Now, for the second part of this assignment: to make a commitment to a writing practice. I have almost completed my first installment of that commitment, which is to write at least 15 minutes daily even if that’s simply a session of free-writing. These sessions may or may not be published on the blog, but they will happen either on the computer or in a notebook.

Thanks for joining me today – feel free to grab your computer, or a notebook and pen, and get ready to ride shotgun for the rest of the journey through Writing 101!

Writing 101 – A Room With a View

Writing 101 – A Room With a View

One does not merely walk into this room, one has the sense of arriving upon entering this room.

The door is massive yet swings aside with just a touch. The gentle curves at the edges of the walls create a seemingly endless horizon where the light simply fades away. The shelves are packed with volumes old and new; musty, dusty but never misused or abused. The smells of well-oiled wood, leather bindings and ancient paper blend in mysterious, languid waves. The lamplight gives off a warm and loving glow like a lover’s embrace beckoning you in deeper. The desk is cluttered enough to show work in progress, yet clear enough to show a sense of order.

Yes, yes! This is the place to stay cuddled up for hours with a favorite tome to read to the end and beyond or a pen and paper to write the next masterpiece waiting to publish to the world. Oh! But that world beckons me back much too soon…

Writing101 – Unlock the Mind

Writing101 – Unlock the Mind

Our first assignment for this course is to ‘free write’ for 20 minutes – about anything – anything at all.

So, of course, this is the time that I have nothing going through my mind! Me – the one of the racing thoughts keeping me up all night, distracting me all day – now I have nothing to say.

Wait! There’s a thought – it’s April! My favorite month of the year is April. Yes, it’s my birthday month but that’s not the only reason it’s my favorite month. Yes, I like birthdays because the alternative (not having a birthday) really sucks! This year’s birthday was really special to me because I came close to not making it to this one.
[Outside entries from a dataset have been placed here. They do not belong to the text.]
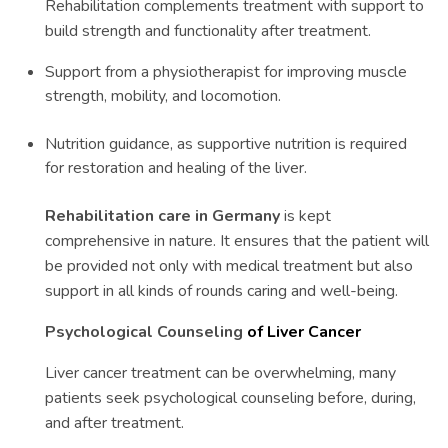
Rehabilitation complements treatment with support to
build strength and functionality after treatment.
Support from a physiotherapist for improving muscle
strength, mobility, and locomotion.
Nutrition guidance, as supportive nutrition is required
for restoration and healing of the liver.
Rehabilitation care in Germany
is kept
comprehensive in nature. It ensures that the patient will
be provided not only with medical treatment but also
support in all kinds of rounds caring and well-being.
Psychological Counseling
of Liver Cancer
Liver cancer treatment can be overwhelming, many
patients seek psychological counseling before, during,
and after treatment.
Besides all that, April has the prettiest name of any month. When I was a child, and even into early adulthood, I often dreamed of changing my legal name to ‘April.’ It has such a lyrical, fantastical sound to it – is that a word? Fantastical? Anyway, it’s a pretty name that churns up all kinds of amazing images in my mind of worlds and characters that could be, should be and may be somewhere, sometime…
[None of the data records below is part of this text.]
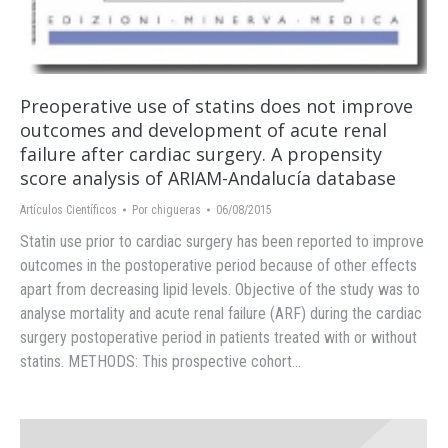
Preoperative use of statins does not improve
outcomes and development of acute renal
failure after cardiac surgery. A propensity
score analysis of ARIAM-Andalucía database
Artículos Científicos
Por
chigueras
06/08/2015
Statin use prior to cardiac surgery has been reported to improve
outcomes in the postoperative period because of other effects
apart from decreasing lipid levels. Objective of the study was to
analyse mortality and acute renal failure (ARF) during the cardiac
surgery postoperative period in patients treated with or without
statins. METHODS: This prospective cohort…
April is also the month when Spring truly seems to arrive although logically I know that scientifically Spring arrives in March. April is when Spring ‘springs’ in the form of so many blooms and the nurseries are full of gardening potential. I love to roam the aisles looking for the next masterpiece lying in wait just hoping to be chosen for my garden. Well, at least I used to do that…these days with the health issues, I only dream of roaming the aisles like I used to. On a good day, I can manage a few minutes but nothing like the hours of years gone by. I miss those times but know that things change and I have to make the adjustments to save my sanity and that of those around me.

April is the month of young love, just check out all the nests of baby birds and litters of kitties and puppies and skunks and who knows what else in the wild! Love is in the air! Isn’t there something about springtime in Paris too? April is simply a magical time and forever reigns as my favorite month of the year so I don’t just celebrate on my birthday, I make every attempt to celebrate the month every day of the month – to enjoy it in all its glory.

April showers also bring May flowers but that’s a conversation for another day.